=== Begin Enclosure ===

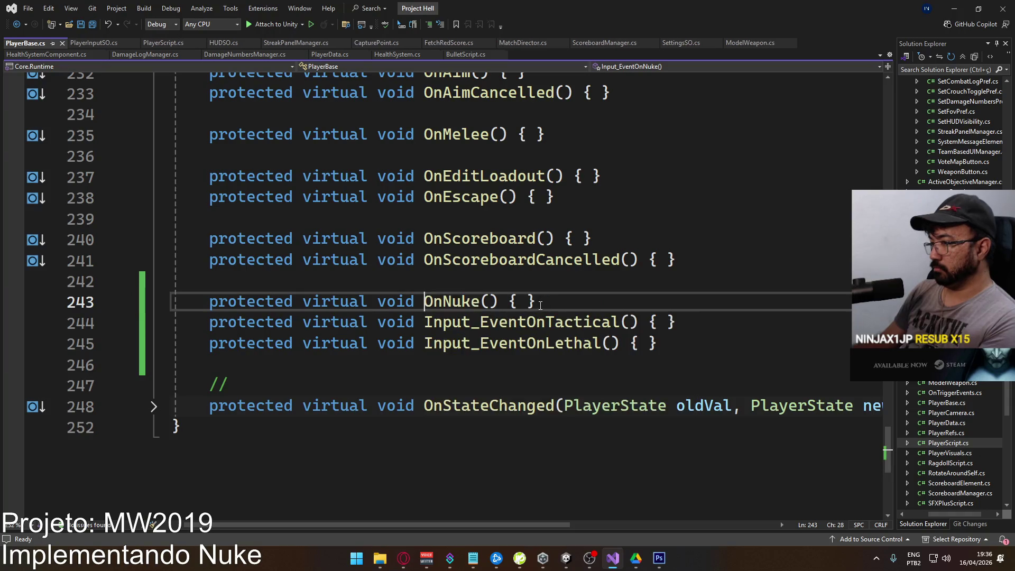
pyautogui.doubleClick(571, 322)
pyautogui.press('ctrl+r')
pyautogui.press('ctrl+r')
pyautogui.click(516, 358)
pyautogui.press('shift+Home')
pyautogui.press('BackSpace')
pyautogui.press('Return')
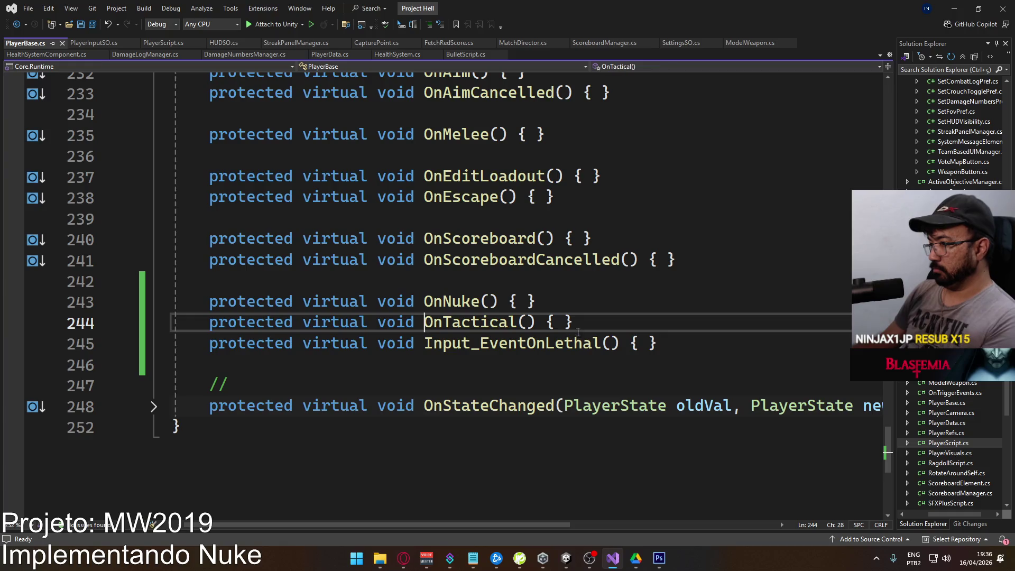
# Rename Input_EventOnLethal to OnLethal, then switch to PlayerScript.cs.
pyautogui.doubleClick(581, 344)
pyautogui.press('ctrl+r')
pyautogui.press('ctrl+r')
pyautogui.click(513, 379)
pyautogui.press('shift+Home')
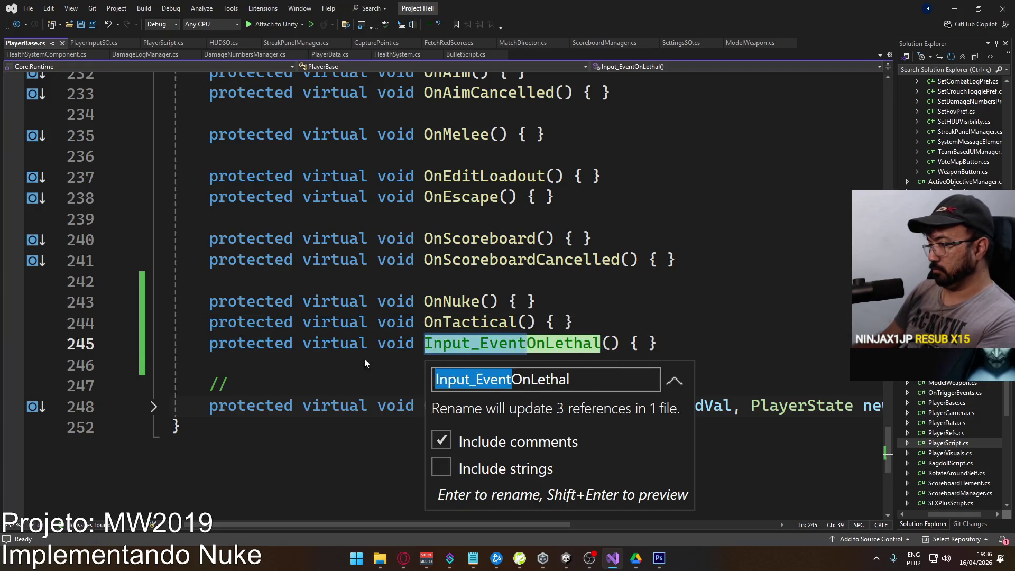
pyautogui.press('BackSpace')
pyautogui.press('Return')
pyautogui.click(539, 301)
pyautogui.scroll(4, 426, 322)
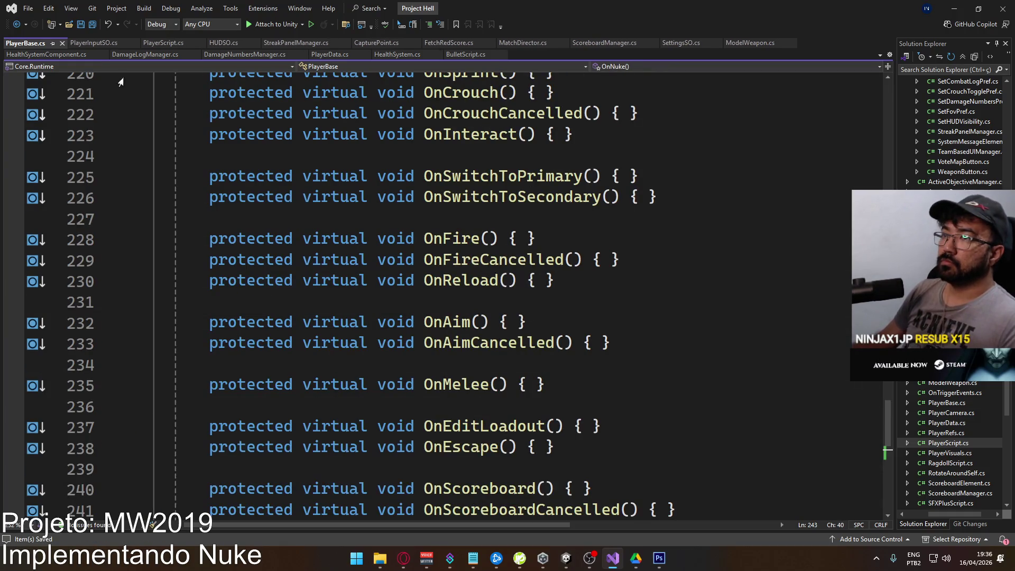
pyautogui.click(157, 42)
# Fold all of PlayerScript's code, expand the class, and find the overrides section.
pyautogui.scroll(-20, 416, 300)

=== End Enclosure ===

* About this exercise
Retype every record as it stands. None of the pictures should appear.

* Exercise result
pyautogui.doubleClick(571, 322)
pyautogui.press('ctrl+r')
pyautogui.press('ctrl+r')
pyautogui.click(516, 358)
pyautogui.press('shift+Home')
pyautogui.press('BackSpace')
pyautogui.press('Return')
# Rename Input_EventOnLethal to OnLethal, then switch to PlayerScript.cs.
pyautogui.doubleClick(581, 344)
pyautogui.press('ctrl+r')
pyautogui.press('ctrl+r')
pyautogui.click(513, 379)
pyautogui.press('shift+Home')
pyautogui.press('BackSpace')
pyautogui.press('Return')
pyautogui.click(539, 301)
pyautogui.scroll(4, 426, 322)
pyautogui.click(157, 42)
# Fold all of PlayerScript's code, expand the class, and find the overrides section.
pyautogui.scroll(-20, 416, 300)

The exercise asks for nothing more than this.